> _Materials provided_
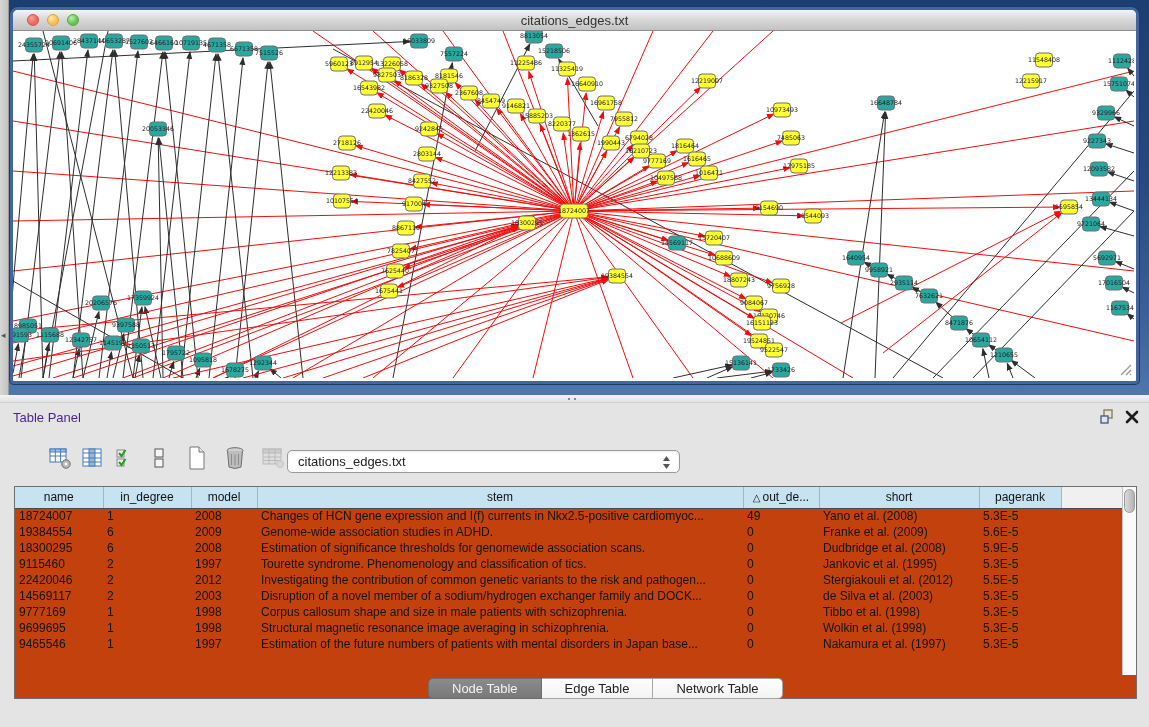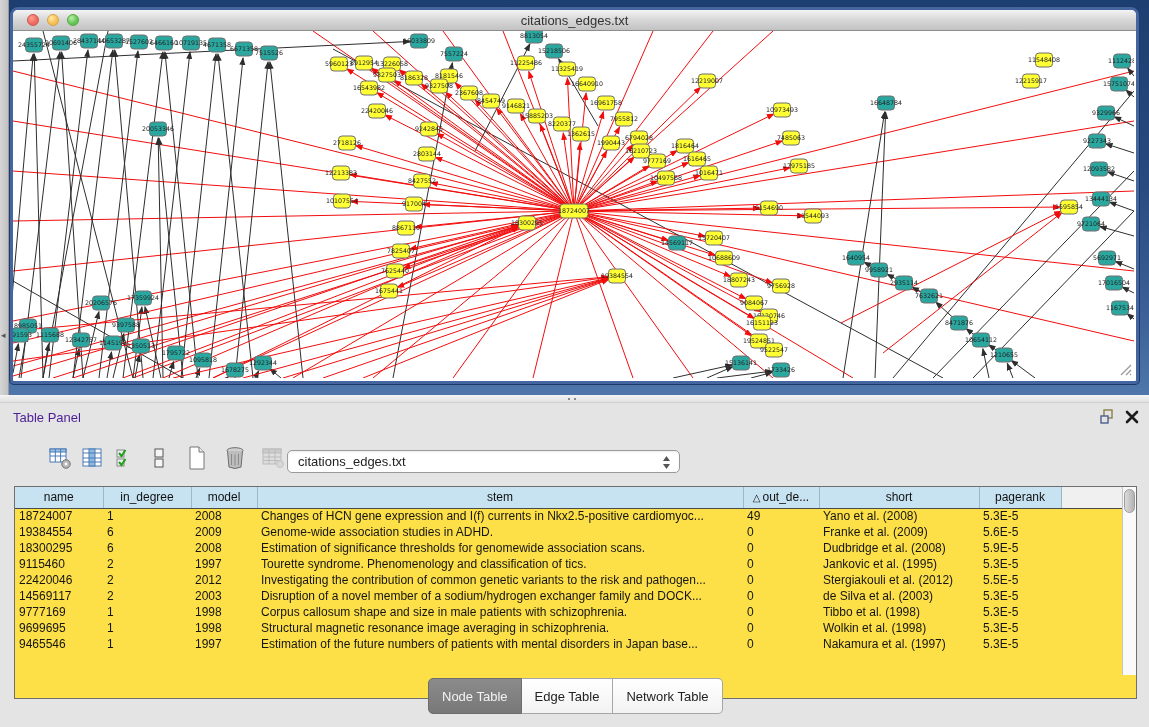--- a/index.html
+++ b/index.html
@@ -55,7 +55,7 @@
   .updown { position:absolute; right:8px; top:4px; }
 
   .table-wrap { position:absolute; left:14px; top:83px; width:1123px; height:213px;
-    background:#fde047; border:1px solid #6f6f6f; }
+    background:#c2410c; border:1px solid #6f6f6f; }
   table { border-collapse:collapse; table-layout:fixed; width:1108px; }
   th { height:21px; background:#c7e3f2; font-size:12px; font-weight:normal; color:#111;
     border-right:1px solid #9cb8c8; border-bottom:1px solid #4a4a4a; text-align:center; overflow:hidden; white-space:nowrap; }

> _Task to carry out_
Look through the material above and print exactly the lines from the one containing "top:83px; width:1123px; height:213px;" to the one containing "background:#c2410c; border:1px solid", both included, and nothing more.

> _Output of the exercise_
   .table-wrap { position:absolute; left:14px; top:83px; width:1123px; height:213px;
-    background:#fde047; border:1px solid #6f6f6f; }
+    background:#c2410c; border:1px solid #6f6f6f; }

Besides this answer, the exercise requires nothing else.